The Last Post Ceremony commemorating the service of (402155) Pilot Officer Charles Richardson Digges DFC, No. 139 Squadron (RAF), Second World War.

Places
Accession Number AWM2022.1.1.37
Collection type Film
Object type Last Post film
Maker Australian War Memorial
Place made Australia: Australian Capital Territory, Canberra, Campbell, Australian War Memorial
Date made 6 February 2022
Conflict Second World War, 1939-1945
Copyright Item copyright: © Australian War Memorial
Creative Commons License This item is licensed under CC BY-NC
Description

The Last Post Ceremony is presented in the Commemorative area of the Australian War Memorial each day. The ceremony commemorates more than 102,000 Australians who have given their lives in war and other operations and whose names are recorded on the Roll of Honour. At each ceremony the story behind one of the names on the Roll of Honour is told. Hosted by Troy Clayton, the story for this day was on (402155) Pilot Officer Charles Richardson Digges DFC, No. 139 Squadron (RAF), Second World War.

Film order form
Speech transcript

402155 Pilot Officer Charles Richardson Digges DFC, No. 139 Squadron (RAF)
Accidental 18 December 1941

Today we remember and pay tribute to Pilot Officer Charles Richardson Digges.

Charles Digges was born on 3 January 1917, the eldest son of Daniel and Minnie Digges.

Known as “Richie”, he grew up alongside his brother and two sisters, and worked on his father’s station near Coonamble in New South Wales. The family were well-known pioneers in the area.

Digges attended Dubbo Public School, and then Dubbo High School. He reportedly never passed his intermediate certificate, and was turned down by the RAAF when he first tried to join. Regardless, on 24 June 1940 he was accepted for enlistment with the Royal Australian Air Force. He gave his occupation as “lorry driver and engine driver”, and his mother later stated that he had done some private flying before enlisting.

After initial training in Sydney and Narromine, on 31 October 1940, Digges left Sydney, bound for overseas service.

As part of the Empire Air Training Scheme, he was one of almost 27,500 RAAF pilots, navigators, wireless operators, gunners, and engineers, who, throughout the course of the war, joined Royal Air Force squadrons or Australian squadrons based in Britain.
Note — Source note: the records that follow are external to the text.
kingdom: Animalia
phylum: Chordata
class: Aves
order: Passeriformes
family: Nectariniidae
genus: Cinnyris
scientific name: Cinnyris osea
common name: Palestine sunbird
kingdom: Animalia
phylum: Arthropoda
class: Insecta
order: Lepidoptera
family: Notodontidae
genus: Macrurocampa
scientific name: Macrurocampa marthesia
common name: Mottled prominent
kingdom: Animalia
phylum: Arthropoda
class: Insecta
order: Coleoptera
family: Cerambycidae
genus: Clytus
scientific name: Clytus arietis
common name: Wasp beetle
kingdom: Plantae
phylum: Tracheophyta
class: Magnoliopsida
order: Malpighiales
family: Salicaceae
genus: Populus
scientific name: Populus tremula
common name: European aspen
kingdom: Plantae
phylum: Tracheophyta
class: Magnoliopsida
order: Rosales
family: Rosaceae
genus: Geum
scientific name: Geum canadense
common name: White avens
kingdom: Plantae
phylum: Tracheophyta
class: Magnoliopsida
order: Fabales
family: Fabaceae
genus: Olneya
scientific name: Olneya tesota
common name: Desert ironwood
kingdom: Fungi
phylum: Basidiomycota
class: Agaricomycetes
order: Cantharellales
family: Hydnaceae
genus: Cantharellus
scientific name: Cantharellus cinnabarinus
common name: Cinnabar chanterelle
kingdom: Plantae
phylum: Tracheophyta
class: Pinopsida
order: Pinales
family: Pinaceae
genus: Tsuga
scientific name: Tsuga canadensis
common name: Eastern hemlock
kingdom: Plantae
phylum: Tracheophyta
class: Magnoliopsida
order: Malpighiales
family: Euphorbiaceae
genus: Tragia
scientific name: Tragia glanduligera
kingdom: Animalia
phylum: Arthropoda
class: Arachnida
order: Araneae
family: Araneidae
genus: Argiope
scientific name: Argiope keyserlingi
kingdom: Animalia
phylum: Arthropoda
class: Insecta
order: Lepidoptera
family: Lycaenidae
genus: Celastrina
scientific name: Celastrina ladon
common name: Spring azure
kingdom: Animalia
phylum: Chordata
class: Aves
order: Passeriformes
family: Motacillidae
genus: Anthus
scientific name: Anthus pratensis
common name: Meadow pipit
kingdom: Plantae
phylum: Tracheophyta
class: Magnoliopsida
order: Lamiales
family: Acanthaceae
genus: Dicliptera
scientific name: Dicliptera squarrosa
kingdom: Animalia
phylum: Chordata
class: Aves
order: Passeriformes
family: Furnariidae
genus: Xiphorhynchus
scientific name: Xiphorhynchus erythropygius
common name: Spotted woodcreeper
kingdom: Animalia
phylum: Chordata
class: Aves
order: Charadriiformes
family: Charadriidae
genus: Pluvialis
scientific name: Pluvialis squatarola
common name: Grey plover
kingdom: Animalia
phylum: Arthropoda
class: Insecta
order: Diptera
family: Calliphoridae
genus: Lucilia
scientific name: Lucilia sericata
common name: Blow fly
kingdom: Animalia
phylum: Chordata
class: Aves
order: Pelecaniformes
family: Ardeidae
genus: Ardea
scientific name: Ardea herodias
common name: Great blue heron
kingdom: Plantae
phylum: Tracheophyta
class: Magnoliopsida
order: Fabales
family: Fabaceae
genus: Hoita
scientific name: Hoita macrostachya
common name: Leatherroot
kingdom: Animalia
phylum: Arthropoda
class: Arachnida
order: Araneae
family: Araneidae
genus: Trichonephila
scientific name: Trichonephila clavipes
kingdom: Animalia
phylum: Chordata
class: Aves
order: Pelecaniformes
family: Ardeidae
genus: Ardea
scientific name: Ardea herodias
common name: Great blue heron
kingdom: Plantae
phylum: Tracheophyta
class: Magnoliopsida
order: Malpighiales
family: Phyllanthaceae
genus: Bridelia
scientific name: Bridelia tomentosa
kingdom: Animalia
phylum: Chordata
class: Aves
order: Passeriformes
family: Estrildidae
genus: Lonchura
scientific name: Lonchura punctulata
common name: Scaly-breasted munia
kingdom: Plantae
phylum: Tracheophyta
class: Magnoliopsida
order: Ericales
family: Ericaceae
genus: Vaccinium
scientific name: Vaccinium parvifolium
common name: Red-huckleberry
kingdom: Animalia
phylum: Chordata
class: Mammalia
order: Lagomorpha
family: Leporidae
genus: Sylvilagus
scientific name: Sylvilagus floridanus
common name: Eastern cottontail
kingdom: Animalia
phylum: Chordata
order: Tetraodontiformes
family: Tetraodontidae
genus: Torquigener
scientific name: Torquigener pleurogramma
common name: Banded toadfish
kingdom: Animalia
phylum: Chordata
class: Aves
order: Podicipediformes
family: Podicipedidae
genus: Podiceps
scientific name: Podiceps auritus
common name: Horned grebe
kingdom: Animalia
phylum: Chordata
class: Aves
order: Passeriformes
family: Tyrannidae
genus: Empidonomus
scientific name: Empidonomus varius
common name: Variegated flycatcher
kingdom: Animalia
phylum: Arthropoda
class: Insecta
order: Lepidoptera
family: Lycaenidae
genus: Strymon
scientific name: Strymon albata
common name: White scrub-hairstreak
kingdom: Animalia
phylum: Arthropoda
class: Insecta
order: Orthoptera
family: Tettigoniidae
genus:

Arriving in Canada, Digges attended specialist flight training school at Calgary. In March the following year, he left Canada for the United Kingdom, joining 13 Operational Training Unit in April 1941.

Digges had a flying accident on 21 June at Wrexham, with a note in his record that “airscrew and reduction gear came off while landing”. He ended up with a deep cut over his right eye, but was otherwise unharmed.

In late July 1941, Digges transferred to No. 139 Squadron, which was flying Bristol Blenheim light bombers. The squadron was known as the Jamaica squadron, this tag being taken in acknowledgment of a Jamaican newspaper that had started a fund to buy bombers for Britain.

On 16 August 1941, Digges accepted a commission and became a pilot officer. He had held this position for barely a month, when he carried out a successful attack on a large enemy tanker off the coast of West Flanders. For this action, he was awarded the Distinguished Flying Cross, becoming the first decorated Empire Air Training Scheme officer serving the United Kingdom.

The nomination for his award gave the details:

Undeterred by intense and accurate anti-aircraft fire from a formidable escorting force of six armed ships and four E boats, Pilot Officer Digges and Sergeant Cowen pressed home their attacks from mast height and both pilots obtained direct hits on the tanker which was left enveloped in smoke and flames. An hour later the tanker was seen to be sinking. Both these pilots displayed unflinching courage in the destruction of a valuable enemy ship.

The award received a lot of attention by the media, and Digges’ mother and grandmother were interviewed by Australian newspapers.

Digges’ grandmother, on hearing of his decoration, reportedly went into her garden to find laurel leaves to surround his portrait which stood on her mantelpiece. She said, “It doesn’t seem long ago to me that he was just a child telling me that one day he would have an aeroplane of his own. Ever since he was tiny he wanted to fly. I’m glad he got his wings.”

In December, No. 139 Squadron moved to RAF Oulton in Norfolk. On 18 December 1941, he was a member of a crew of a Hudson that crashed to the ground near the base at around 10.45 am.

The Digges family was stunned to receive the news that Richie had died, and that his funeral was to take place at 11:40 am on 23 December 1941, at Norwich Cemetery.

His father Daniel Digges was presented the Distinguished Flying Cross awarded to his son by the Governor-General in September 1942.

Charles Digges’ name is listed on the Roll of Honour on my left, among almost 40,000 Australians who died while serving in the Second World War.

This is but one of the many stories of service and sacrifice told here at the Australian War Memorial. We now remember Pilot Officer Charles Richardson Digges, who gave his life for us, for our freedoms, and in the hope of a better world.